Texte à lire:
"""

Depuis plusieurs années, le Cambodge est considéré comme l'une des destinations des investissements étrangers, offrant de plusieurs avantages et incitations fiscales. L'adoption de la loi sur l'arbitrage commercial en mai 2006 comportant 47 articles, inspirée de la loi type de la Commission des Nations Unies pour le Droit Commercial International (CNUDCI), vient davantage augmenter le degré de confort et de protection des entreprises dans leurs relations économiques.
Le mécanisme de règlement des conflits est un des éléments pris en considération par un investisseur étranger lors de la prise de décision. Un tel système sera également profitable aux entreprises et aux commerçants locaux. Concrètement, l'objectif de ladite loi est d'offrir aux parties en litige la possibilité de résoudre leurs conflits commerciaux selon un mécanisme impartial, rapide et contrôlé par leur consentement mutuel. L'arbitrage commercial est une alternative à la justice étatique.
Quel est l'organisme compétent en matière de l'arbitrage commercial ?
Au Cambodge, l'organisme compétent en matière de l'arbitrage commercial est le Centre National d'Arbitrage (CNA). Il s'agit d'un organisme indépendant qui a été prévu par la loi de 2006 sur l'arbitrage commercial, mais il n'a été véritablement créé que le 4 mars 2013, après de nombreuses années d'effort. Son règlement intérieur et les règles d'arbitrage ont été adoptés en juillet 2014. Ce qui a marqué un pas important pour le développement du CNA. Un code de bonne conduite a également été adopté en avril 2015. Composé actuellement de 42 arbitres dont 1 étranger, le CNA est aujourd'hui opérationnel.

"""

Matériel d'exercice:
"""

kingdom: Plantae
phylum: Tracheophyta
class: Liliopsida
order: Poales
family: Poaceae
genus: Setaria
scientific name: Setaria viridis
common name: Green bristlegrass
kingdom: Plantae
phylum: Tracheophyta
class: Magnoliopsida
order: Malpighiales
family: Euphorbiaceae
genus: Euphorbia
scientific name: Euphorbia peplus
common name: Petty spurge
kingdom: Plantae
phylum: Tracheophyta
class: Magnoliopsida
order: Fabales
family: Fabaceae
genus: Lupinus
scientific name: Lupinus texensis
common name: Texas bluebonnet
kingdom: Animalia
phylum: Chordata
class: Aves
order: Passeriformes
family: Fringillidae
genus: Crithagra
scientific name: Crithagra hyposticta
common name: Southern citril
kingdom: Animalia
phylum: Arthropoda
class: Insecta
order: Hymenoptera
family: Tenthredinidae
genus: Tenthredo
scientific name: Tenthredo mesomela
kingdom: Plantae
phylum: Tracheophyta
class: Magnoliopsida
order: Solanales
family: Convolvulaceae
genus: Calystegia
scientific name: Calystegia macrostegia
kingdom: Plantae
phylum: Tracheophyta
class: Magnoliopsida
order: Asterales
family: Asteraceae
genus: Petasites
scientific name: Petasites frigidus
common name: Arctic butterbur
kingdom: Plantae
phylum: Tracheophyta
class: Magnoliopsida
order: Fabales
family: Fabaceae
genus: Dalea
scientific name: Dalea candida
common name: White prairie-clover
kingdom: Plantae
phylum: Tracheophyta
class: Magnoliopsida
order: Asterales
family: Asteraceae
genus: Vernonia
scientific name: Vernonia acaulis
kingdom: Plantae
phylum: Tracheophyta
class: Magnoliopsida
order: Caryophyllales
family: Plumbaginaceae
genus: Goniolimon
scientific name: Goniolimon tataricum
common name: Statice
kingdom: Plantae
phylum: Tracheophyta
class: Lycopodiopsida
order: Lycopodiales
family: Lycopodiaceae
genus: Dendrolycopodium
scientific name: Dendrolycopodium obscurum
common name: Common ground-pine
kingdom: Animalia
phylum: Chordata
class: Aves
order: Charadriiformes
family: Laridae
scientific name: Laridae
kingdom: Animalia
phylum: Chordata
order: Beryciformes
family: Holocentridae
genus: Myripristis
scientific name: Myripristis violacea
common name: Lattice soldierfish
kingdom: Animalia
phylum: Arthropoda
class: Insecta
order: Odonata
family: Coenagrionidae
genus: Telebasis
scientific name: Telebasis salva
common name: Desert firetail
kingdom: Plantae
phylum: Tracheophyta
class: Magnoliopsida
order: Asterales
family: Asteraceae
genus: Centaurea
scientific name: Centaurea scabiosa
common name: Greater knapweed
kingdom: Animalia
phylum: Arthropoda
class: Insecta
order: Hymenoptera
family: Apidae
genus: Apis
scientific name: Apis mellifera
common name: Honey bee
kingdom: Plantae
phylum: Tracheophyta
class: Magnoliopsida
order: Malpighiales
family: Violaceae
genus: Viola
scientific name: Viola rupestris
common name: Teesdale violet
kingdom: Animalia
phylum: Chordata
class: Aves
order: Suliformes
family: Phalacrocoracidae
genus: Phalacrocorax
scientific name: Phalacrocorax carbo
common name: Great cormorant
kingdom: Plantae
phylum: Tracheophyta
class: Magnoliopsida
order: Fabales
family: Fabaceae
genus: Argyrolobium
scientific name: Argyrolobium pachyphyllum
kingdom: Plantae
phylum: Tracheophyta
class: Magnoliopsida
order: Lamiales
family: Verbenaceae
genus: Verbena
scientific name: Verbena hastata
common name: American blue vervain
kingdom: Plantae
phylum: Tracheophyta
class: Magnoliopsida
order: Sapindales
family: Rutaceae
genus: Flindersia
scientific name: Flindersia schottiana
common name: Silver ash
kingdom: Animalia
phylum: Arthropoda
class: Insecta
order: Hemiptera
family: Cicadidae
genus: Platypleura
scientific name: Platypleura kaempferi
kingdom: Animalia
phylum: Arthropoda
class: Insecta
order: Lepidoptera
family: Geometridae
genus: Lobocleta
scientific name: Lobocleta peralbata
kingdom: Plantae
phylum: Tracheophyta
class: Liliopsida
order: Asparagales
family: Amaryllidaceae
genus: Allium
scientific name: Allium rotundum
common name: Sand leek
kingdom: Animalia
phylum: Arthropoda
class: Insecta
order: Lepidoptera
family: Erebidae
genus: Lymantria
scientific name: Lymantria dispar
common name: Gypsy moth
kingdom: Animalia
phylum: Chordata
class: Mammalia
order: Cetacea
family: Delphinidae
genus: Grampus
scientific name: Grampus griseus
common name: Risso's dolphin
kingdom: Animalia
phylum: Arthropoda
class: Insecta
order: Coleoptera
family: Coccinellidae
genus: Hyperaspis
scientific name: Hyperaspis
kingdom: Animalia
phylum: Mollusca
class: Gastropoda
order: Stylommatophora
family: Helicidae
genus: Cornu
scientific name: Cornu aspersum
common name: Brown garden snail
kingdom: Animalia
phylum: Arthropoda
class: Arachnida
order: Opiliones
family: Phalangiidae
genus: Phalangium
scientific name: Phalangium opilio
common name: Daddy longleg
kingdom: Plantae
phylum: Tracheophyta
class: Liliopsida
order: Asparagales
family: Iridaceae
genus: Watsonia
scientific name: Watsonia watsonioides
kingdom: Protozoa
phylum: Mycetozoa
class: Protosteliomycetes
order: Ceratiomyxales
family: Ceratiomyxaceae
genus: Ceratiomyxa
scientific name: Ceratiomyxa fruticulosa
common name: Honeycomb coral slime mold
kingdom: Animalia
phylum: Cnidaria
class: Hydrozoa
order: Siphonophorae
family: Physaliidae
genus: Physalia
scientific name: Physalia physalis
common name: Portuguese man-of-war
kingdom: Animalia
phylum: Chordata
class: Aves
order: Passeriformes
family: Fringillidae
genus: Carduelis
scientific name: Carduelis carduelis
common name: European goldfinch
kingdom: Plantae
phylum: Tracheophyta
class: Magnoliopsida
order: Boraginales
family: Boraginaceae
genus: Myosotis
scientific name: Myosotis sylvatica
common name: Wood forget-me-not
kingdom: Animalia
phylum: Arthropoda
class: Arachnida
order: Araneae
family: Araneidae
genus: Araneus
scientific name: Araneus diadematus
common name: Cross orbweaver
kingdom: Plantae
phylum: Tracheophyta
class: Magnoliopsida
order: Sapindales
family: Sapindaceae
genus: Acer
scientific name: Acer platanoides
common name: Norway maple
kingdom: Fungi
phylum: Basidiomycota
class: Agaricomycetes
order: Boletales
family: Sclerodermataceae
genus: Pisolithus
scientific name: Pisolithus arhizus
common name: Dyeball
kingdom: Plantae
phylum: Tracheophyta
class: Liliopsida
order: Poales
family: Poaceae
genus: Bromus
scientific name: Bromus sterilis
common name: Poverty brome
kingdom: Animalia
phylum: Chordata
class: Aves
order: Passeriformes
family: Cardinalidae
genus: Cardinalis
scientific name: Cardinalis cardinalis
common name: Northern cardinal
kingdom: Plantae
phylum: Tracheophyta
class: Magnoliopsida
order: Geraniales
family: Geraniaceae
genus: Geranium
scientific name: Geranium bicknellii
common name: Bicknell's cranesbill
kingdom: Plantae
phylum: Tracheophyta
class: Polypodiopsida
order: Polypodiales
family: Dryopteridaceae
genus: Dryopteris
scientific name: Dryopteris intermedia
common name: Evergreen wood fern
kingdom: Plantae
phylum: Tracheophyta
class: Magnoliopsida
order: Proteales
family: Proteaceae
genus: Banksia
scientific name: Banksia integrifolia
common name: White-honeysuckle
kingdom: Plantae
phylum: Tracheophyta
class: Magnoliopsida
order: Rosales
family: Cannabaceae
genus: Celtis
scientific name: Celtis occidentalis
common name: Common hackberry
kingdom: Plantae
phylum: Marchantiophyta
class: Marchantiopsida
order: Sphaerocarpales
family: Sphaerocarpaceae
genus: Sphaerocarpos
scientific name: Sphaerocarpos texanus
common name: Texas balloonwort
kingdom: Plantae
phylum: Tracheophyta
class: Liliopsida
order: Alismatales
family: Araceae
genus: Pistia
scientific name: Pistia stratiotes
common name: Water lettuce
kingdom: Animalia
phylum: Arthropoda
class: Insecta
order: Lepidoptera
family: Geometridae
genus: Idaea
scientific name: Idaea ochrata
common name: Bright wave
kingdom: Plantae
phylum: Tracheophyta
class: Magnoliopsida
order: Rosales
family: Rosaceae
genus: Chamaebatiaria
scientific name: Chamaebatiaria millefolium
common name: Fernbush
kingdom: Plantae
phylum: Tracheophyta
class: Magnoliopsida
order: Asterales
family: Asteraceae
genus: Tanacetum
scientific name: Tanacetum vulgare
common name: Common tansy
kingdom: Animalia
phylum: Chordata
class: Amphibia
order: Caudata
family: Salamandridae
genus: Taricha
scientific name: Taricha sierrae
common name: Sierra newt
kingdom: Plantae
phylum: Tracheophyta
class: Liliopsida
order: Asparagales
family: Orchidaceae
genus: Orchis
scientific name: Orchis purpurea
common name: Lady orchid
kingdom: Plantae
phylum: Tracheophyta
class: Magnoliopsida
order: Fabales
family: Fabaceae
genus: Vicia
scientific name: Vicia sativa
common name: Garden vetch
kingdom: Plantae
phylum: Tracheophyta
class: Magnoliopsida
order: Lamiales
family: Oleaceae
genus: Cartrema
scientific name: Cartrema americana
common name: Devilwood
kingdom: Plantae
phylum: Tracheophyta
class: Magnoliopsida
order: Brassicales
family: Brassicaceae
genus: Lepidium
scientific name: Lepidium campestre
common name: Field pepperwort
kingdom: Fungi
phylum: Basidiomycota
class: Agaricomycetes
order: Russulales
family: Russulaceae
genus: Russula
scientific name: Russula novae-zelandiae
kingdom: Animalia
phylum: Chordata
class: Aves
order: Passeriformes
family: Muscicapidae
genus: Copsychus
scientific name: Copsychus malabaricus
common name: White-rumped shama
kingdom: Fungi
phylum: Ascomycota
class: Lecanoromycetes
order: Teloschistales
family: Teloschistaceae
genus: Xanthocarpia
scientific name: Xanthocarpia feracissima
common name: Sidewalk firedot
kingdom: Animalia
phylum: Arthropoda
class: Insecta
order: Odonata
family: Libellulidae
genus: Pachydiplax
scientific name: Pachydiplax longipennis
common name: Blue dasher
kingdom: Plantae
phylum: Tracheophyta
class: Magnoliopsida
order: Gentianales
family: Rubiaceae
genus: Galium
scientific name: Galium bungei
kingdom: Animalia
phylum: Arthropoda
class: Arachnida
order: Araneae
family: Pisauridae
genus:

"""

Consigne écrite A: Réécrivez le passage du texte sur l'arbitrage commercial au Cambodge, de "Le mécanisme de" à "l'arbitrage commercial ?", en changeant "litige" pour "désaccord".
Consigne écrite B: Dans la liste, recopiez sans rien changer les lignes allant de celle qui contient "common name: Water lettuce" à celle qui contient "genus: Pachydiplax", ces deux lignes comprises.
Cette liste n'a aucun lien avec le texte.

Réponse finale A:
Le mécanisme de règlement des conflits est un des éléments pris en considération par un investisseur étranger lors de la prise de décision. Un tel système sera également profitable aux entreprises et aux commerçants locaux. Concrètement, l'objectif de ladite loi est d'offrir aux parties en désaccord la possibilité de résoudre leurs conflits commerciaux selon un mécanisme impartial, rapide et contrôlé par leur consentement mutuel. L'arbitrage commercial est une alternative à la justice étatique.
Quel est l'organisme compétent en matière de l'arbitrage commercial ?

Réponse finale B:
common name: Water lettuce
kingdom: Animalia
phylum: Arthropoda
class: Insecta
order: Lepidoptera
family: Geometridae
genus: Idaea
scientific name: Idaea ochrata
common name: Bright wave
kingdom: Plantae
phylum: Tracheophyta
class: Magnoliopsida
order: Rosales
family: Rosaceae
genus: Chamaebatiaria
scientific name: Chamaebatiaria millefolium
common name: Fernbush
kingdom: Plantae
phylum: Tracheophyta
class: Magnoliopsida
order: Asterales
family: Asteraceae
genus: Tanacetum
scientific name: Tanacetum vulgare
common name: Common tansy
kingdom: Animalia
phylum: Chordata
class: Amphibia
order: Caudata
family: Salamandridae
genus: Taricha
scientific name: Taricha sierrae
common name: Sierra newt
kingdom: Plantae
phylum: Tracheophyta
class: Liliopsida
order: Asparagales
family: Orchidaceae
genus: Orchis
scientific name: Orchis purpurea
common name: Lady orchid
kingdom: Plantae
phylum: Tracheophyta
class: Magnoliopsida
order: Fabales
family: Fabaceae
genus: Vicia
scientific name: Vicia sativa
common name: Garden vetch
kingdom: Plantae
phylum: Tracheophyta
class: Magnoliopsida
order: Lamiales
family: Oleaceae
genus: Cartrema
scientific name: Cartrema americana
common name: Devilwood
kingdom: Plantae
phylum: Tracheophyta
class: Magnoliopsida
order: Brassicales
family: Brassicaceae
genus: Lepidium
scientific name: Lepidium campestre
common name: Field pepperwort
kingdom: Fungi
phylum: Basidiomycota
class: Agaricomycetes
order: Russulales
family: Russulaceae
genus: Russula
scientific name: Russula novae-zelandiae
kingdom: Animalia
phylum: Chordata
class: Aves
order: Passeriformes
family: Muscicapidae
genus: Copsychus
scientific name: Copsychus malabaricus
common name: White-rumped shama
kingdom: Fungi
phylum: Ascomycota
class: Lecanoromycetes
order: Teloschistales
family: Teloschistaceae
genus: Xanthocarpia
scientific name: Xanthocarpia feracissima
common name: Sidewalk firedot
kingdom: Animalia
phylum: Arthropoda
class: Insecta
order: Odonata
family: Libellulidae
genus: Pachydiplax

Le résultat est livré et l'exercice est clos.